BEGIN Material for the task
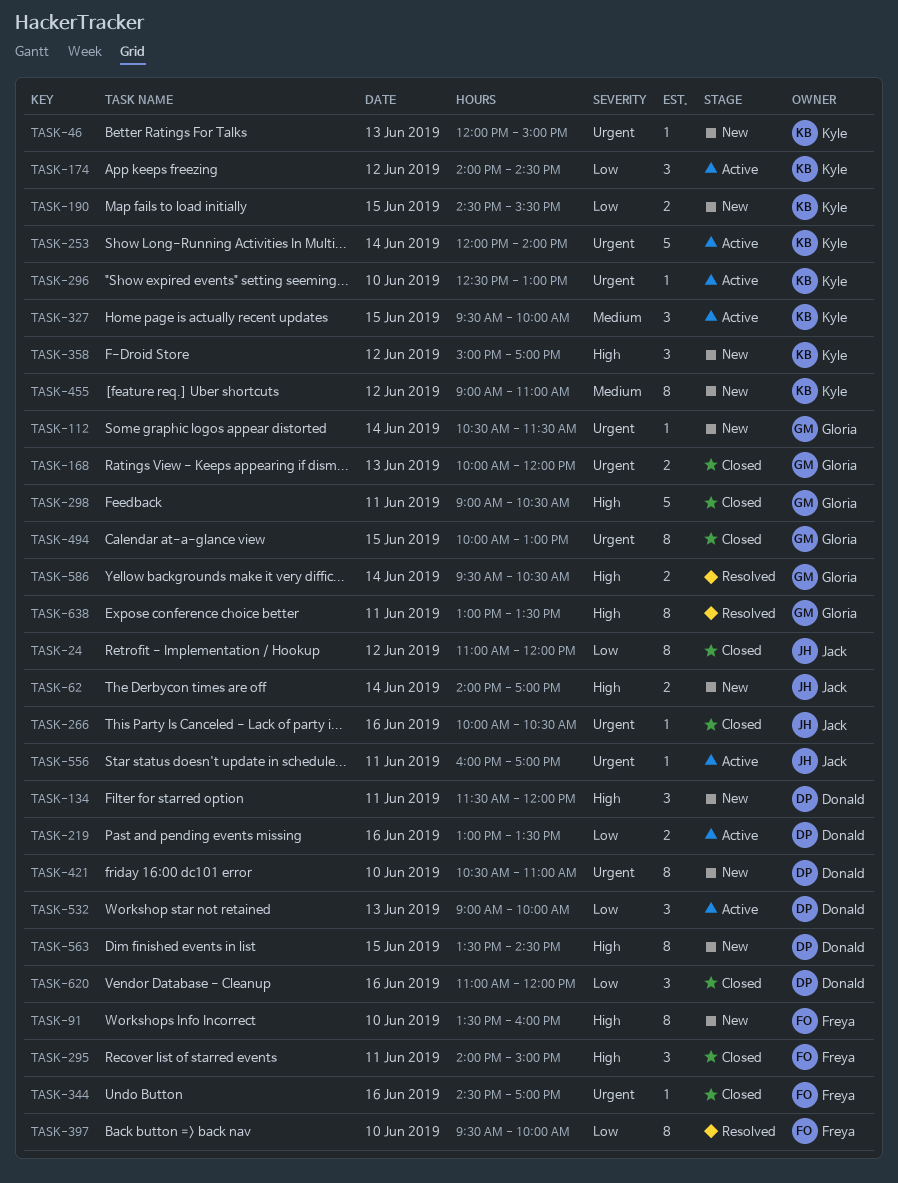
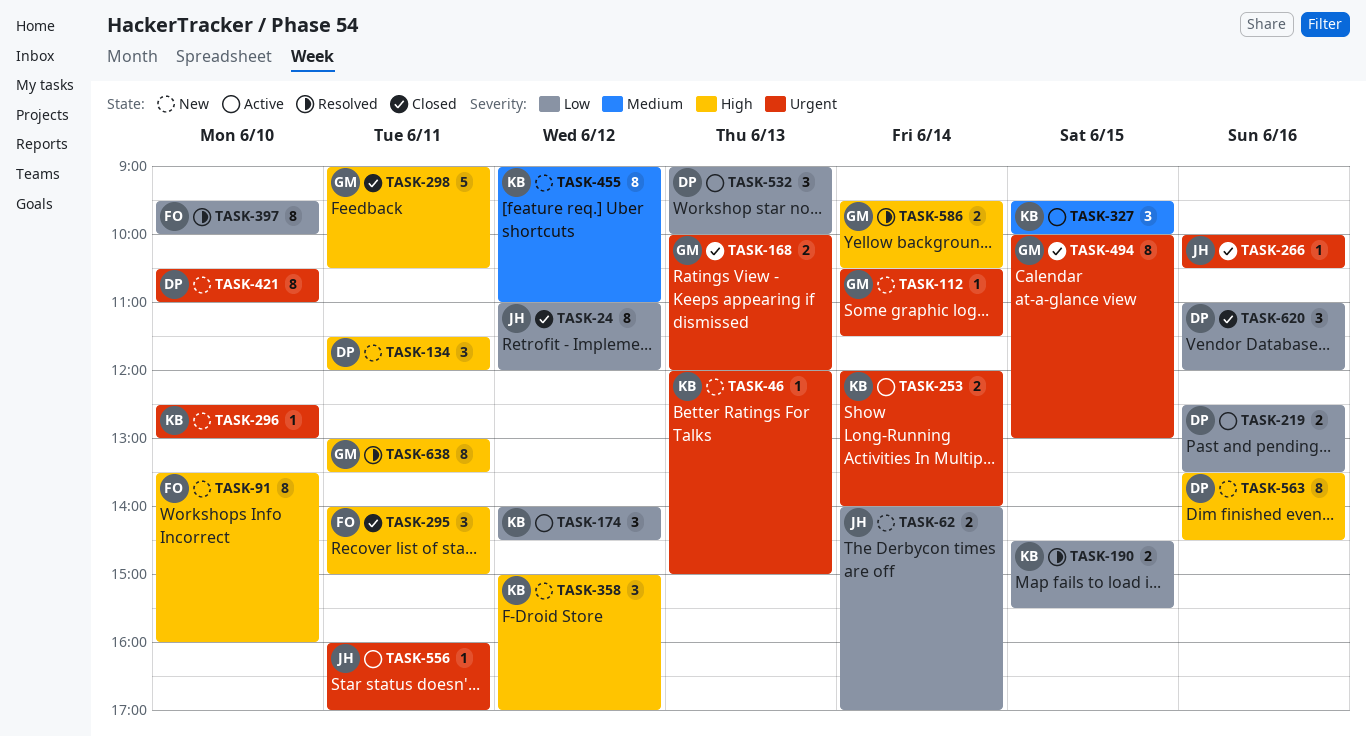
TASK-62, priority: High -> Low
TASK-190, status: New -> Resolved
TASK-219, begins: 13:00 -> 12:30
TASK-253, estimate: 5 -> 2
TASK-296, status: Active -> New
TASK-344: present -> none
TASK-563, day: Jun 15 -> Jun 16

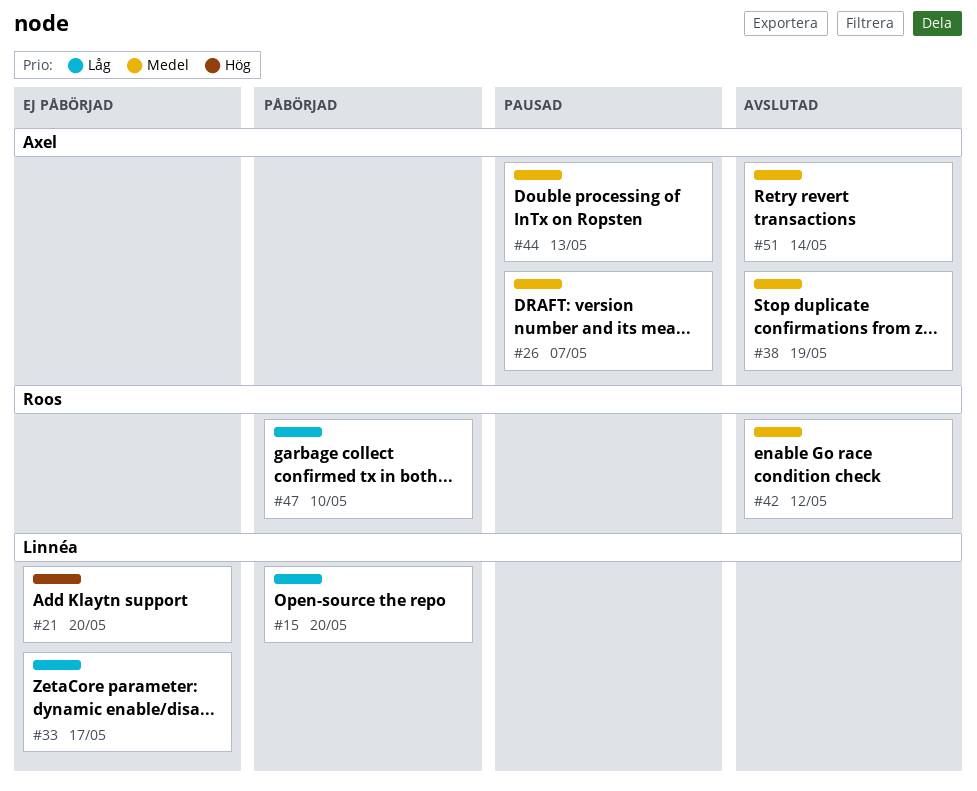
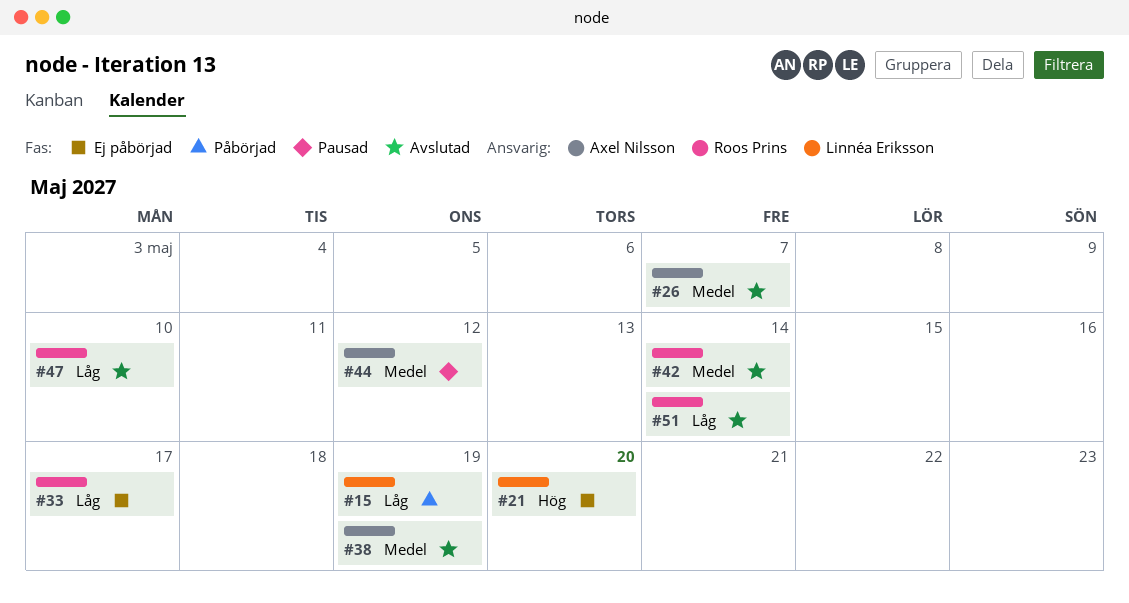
#15, due: May 20 -> May 19
#26, status: Pausad -> Avslutad
#33, owner: Linnéa Eriksson -> Roos Prins
#42, due: May 12 -> May 14
#44, due: May 13 -> May 12
#47, status: Påbörjad -> Avslutad
#51, owner: Axel Nilsson -> Roos Prins
#51, priority: Medel -> Låg

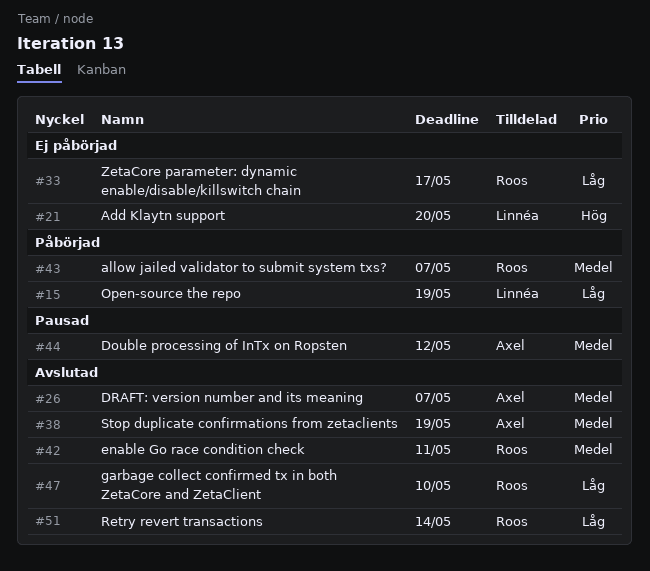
#42, due: May 14 -> May 11
#43: none -> present

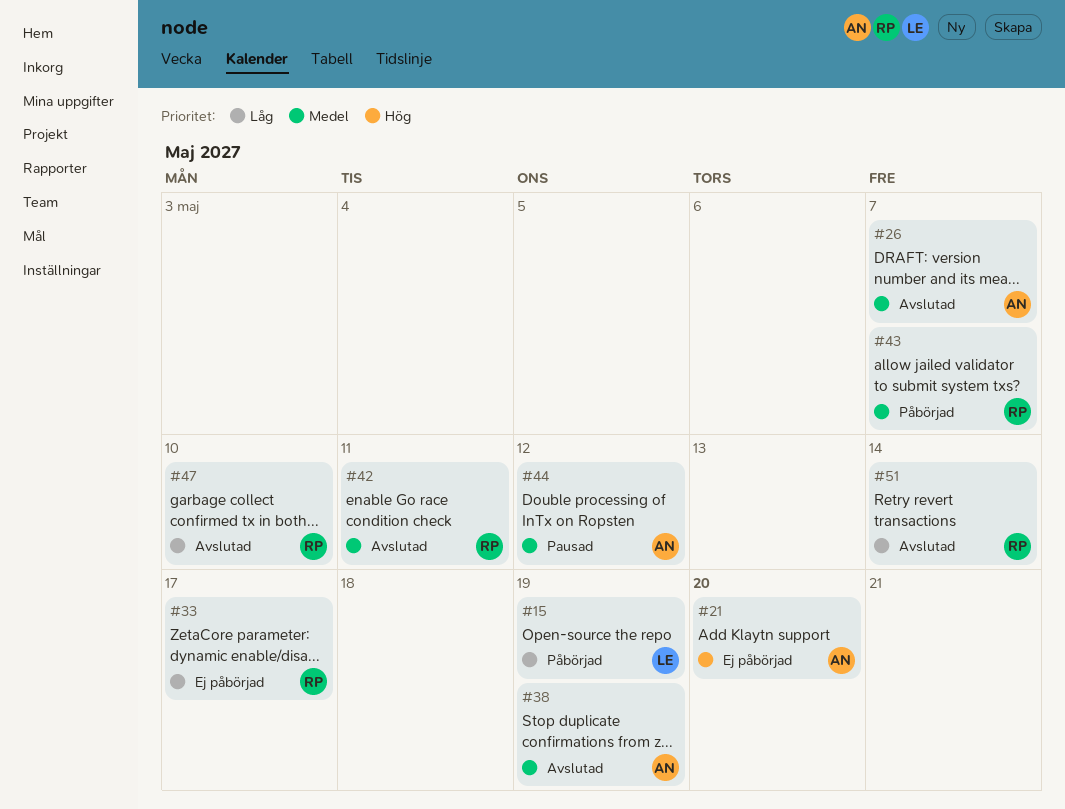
#21, owner: Linnéa -> Axel

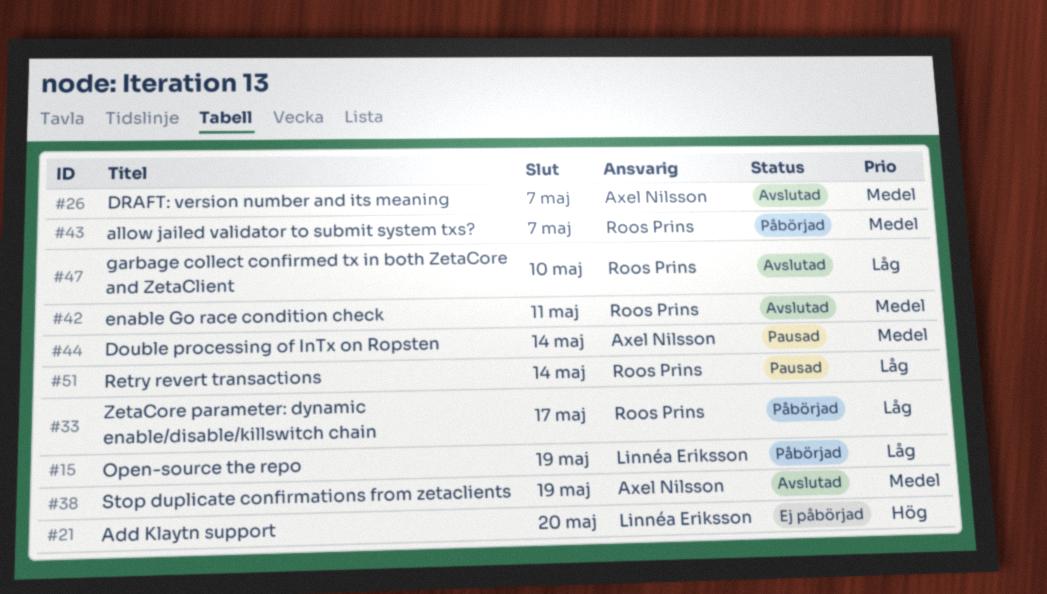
#21, owner: Axel Nilsson -> Linnéa Eriksson
#33, status: Ej påbörjad -> Påbörjad
#44, due: May 12 -> May 14
#51, status: Avslutad -> Pausad

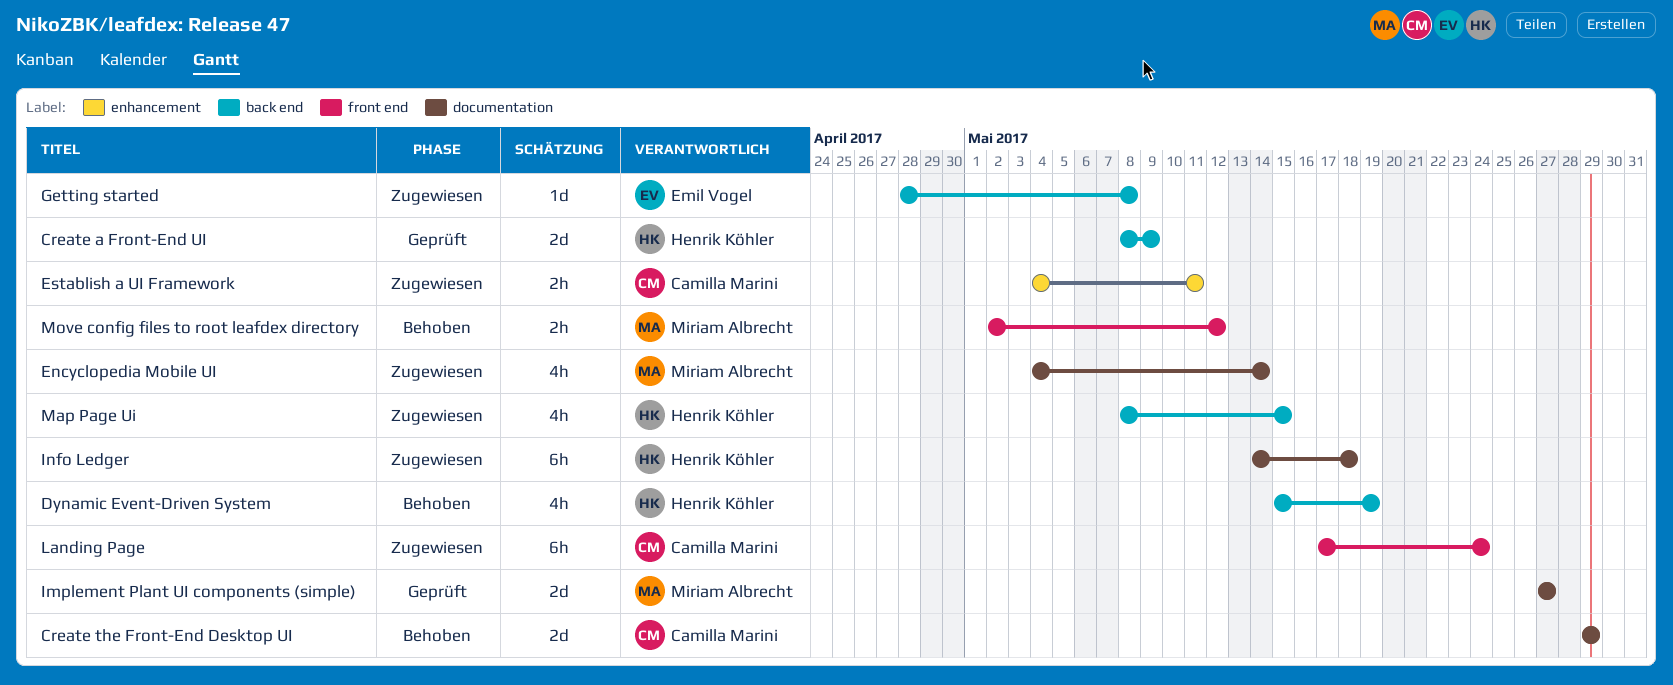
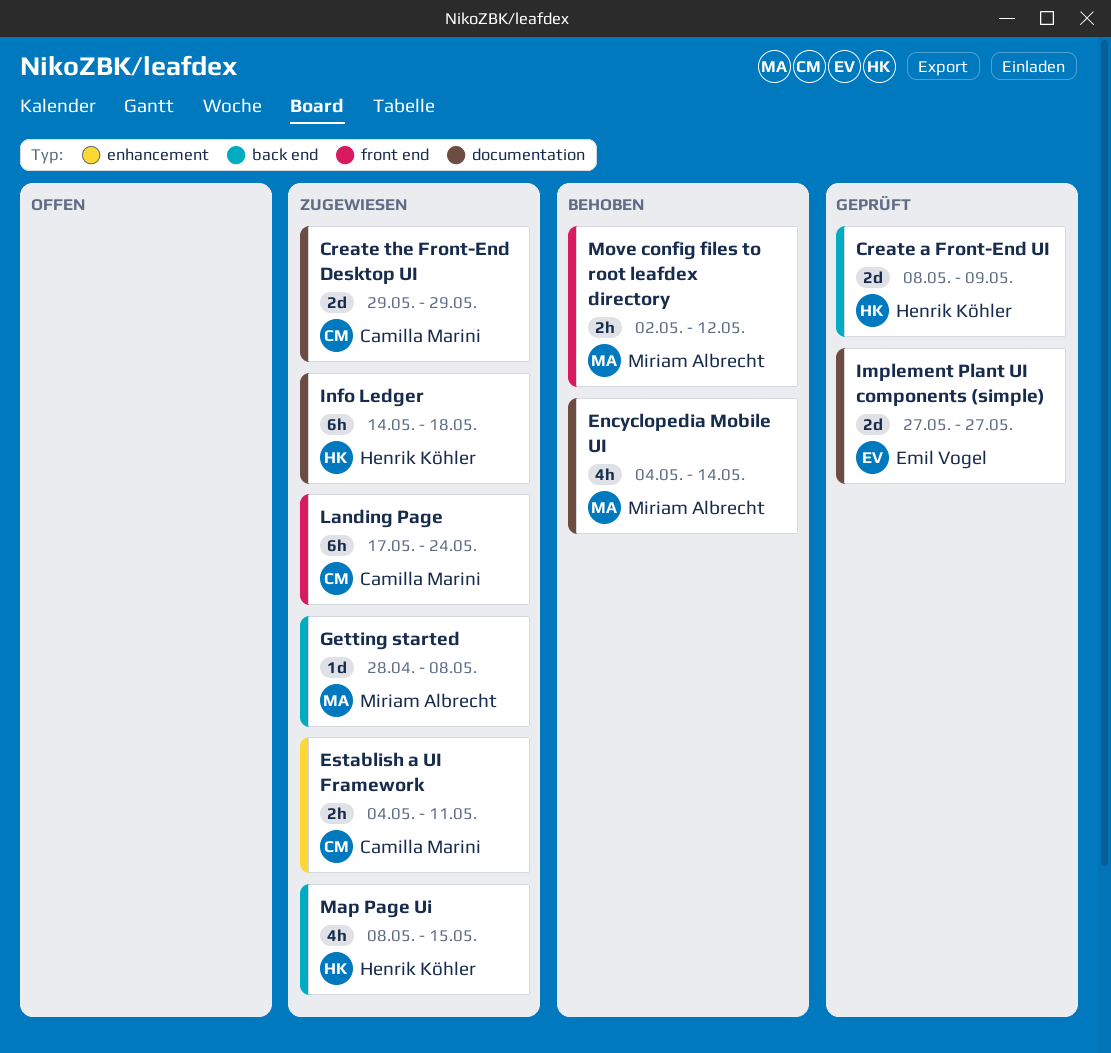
Create the Front-End Desktop UI, status: Behoben -> Zugewiesen
Dynamic Event-Driven System: present -> none
Encyclopedia Mobile UI, status: Zugewiesen -> Behoben
Getting started, owner: Emil Vogel -> Miriam Albrecht
Implement Plant UI components (simple), owner: Miriam Albrecht -> Emil Vogel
END Material for the task
Task instructions: Every line of the listing that includes the word "Avslutad" must be copied.

Expected answer:
#26, status: Pausad -> Avslutad
#47, status: Påbörjad -> Avslutad
#51, status: Avslutad -> Pausad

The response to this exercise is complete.